ACTION ITEM →
All lines in the entries below that hold "Celera" make up the answer.

Circuit design text data →
- - - - -
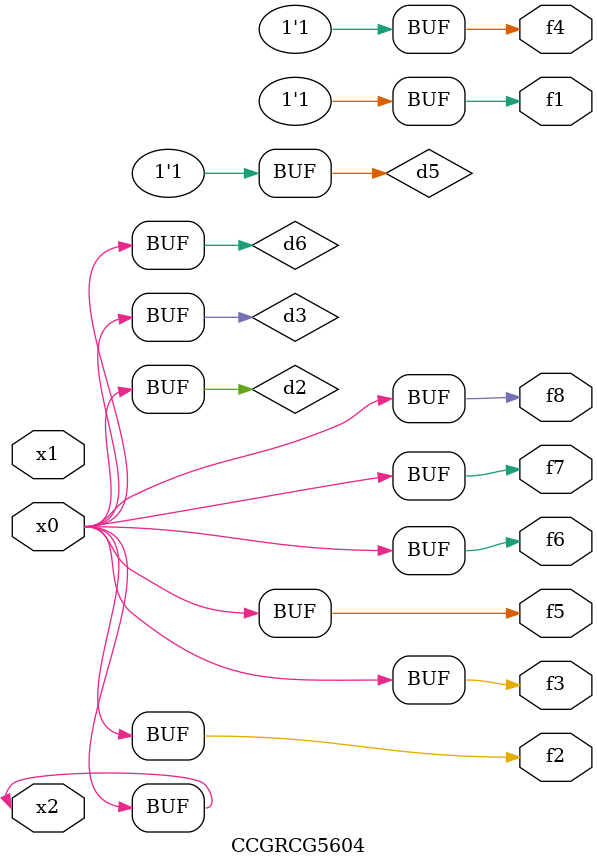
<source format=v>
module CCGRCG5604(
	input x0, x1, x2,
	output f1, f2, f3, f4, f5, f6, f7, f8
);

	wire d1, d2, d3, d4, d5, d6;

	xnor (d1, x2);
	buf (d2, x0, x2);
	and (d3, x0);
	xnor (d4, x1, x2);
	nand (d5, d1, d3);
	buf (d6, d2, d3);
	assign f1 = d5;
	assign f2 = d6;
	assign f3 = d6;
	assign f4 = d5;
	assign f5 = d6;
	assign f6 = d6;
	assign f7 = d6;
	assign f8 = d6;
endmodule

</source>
- - - - -
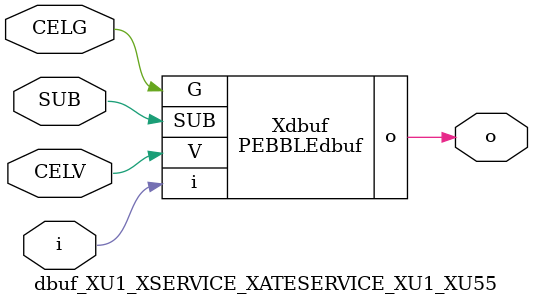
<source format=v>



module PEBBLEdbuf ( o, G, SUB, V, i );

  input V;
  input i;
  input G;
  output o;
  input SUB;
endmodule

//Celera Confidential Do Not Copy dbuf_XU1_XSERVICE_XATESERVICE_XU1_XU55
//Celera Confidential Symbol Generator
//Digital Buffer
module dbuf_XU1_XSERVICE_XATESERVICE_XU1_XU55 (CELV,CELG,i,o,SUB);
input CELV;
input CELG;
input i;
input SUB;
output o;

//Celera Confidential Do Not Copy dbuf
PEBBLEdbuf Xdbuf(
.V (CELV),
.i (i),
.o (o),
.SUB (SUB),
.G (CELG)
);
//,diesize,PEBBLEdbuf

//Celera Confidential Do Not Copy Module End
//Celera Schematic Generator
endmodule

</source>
- - - - -
FINISHED EXERCISE →
//Celera Confidential Do Not Copy dbuf_XU1_XSERVICE_XATESERVICE_XU1_XU55
//Celera Confidential Symbol Generator
//Celera Confidential Do Not Copy dbuf
//Celera Confidential Do Not Copy Module End
//Celera Schematic Generator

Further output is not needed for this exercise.